▶ [Activities]
a) Return the portion of the Hive on Spark forum thread between "But Hive on" and "hadoop to 2.4?", inclusive.
b) In the forum thread about running Hive on Spark, which Spark version does the poster find listed in Hive's pom.xml?
c) Extend the forum thread about Hive on Spark versions, picking up after its last sentence.

▶ [Text provided]
▬▬▬

Hive 2.1.1 on Spark - Which version of Spark shoul

2019-07-10 14:13发布

问题:

I'm running hive 2.1.1, hadoop 2.7.3 on Ubuntu 16.04.

According to Hive on Spark: Getting Started , it says

Install/build a compatible version. Hive root pom.xml's defines what version of Spark it was built/tested with.

I checked the pom.xml, it shows that spark version is 1.6.0.

<spark.version>1.6.0</spark.version>

But Hive on Spark: Getting Started also says that

Prior to Spark 2.0.0: ./make-distribution.sh --name "hadoop2-without-hive" --tgz "-Pyarn,hadoop-provided,hadoop-2.4,parquet-provided"

Since Spark 2.0.0: ./dev/make-distribution.sh --name "hadoop2-without-hive" --tgz "-Pyarn,hadoop-provided,hadoop-2.7,parquet-provided"

So now I'm confused because I am running hadoop 2.7.3. Do I have to downgrade my hadoop to 2.4?

Which version of Spark should I use? 1.6.0 or 2.0.0?

Thank you!

回答1:

I am currently using spark 2.0.2 with hadoop 2.7.3 and hive 2.1 and it's working fine. And I think hive will support both version of spark 1.6.x and 2.x but I will suggest you to go with spark 2.x since it's the latest version.

▬▬▬

▶ [Collected data]
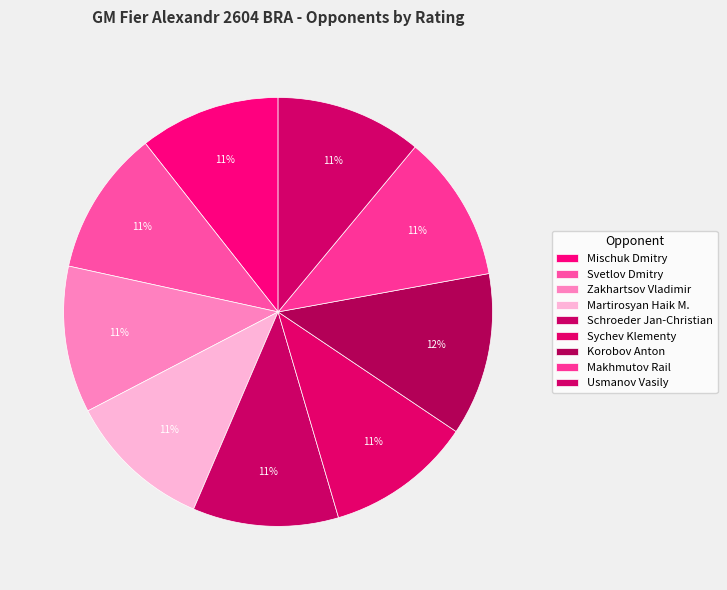

Combined, do Sychev Klementy and Zakhartsov Vladimir account for over 50%?

No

▬▬▬

▶ [Answers given]
a)
But Hive on Spark: Getting Started also says that

Prior to Spark 2.0.0: ./make-distribution.sh --name "hadoop2-without-hive" --tgz "-Pyarn,hadoop-provided,hadoop-2.4,parquet-provided"

Since Spark 2.0.0: ./dev/make-distribution.sh --name "hadoop2-without-hive" --tgz "-Pyarn,hadoop-provided,hadoop-2.7,parquet-provided"

So now I'm confused because I am running hadoop 2.7.3. Do I have to downgrade my hadoop to 2.4?

b) Spark 1.6.0.

c)
Some motivational link for why to use spark 2.x https://docs.cloud.databricks.com/docs/latest/sample_applications/04%20Apache%20Spark%202.0%20Examples/03%20Performance%20Apache%20(Spark%202.0%20vs%201.6).html

Apache Spark vs Apache Spark 2



回答2:

The current version of Spark 2.X is not compatible with Hive 2.1 and Hadoop 2.7, there is a major bug:

JavaSparkListener is not available and Hive crash on execution

https://issues.apache.org/jira/browse/SPARK-17563

You can try to build Hive 2.1 with Hadoop 2.7 and Spark 1.6 with:

./make-distribution.sh --name "hadoop2-without-hive" --tgz "-Pyarn,hadoop-provided,hadoop-2.7,parquet-provided" 

If you take a look to the command after 2.0 the difference is that ./make-distribution is inside the folder /dev.

If it does not work for hadoop 2.7.X, I can confirm you that I have been able to successfully built it with Hadoop 2.6, by using:

./make-distribution.sh --name "hadoop2-without-hive" --tgz "-Pyarn,hadoop-provided,hadoop-2.6,parquet-provided"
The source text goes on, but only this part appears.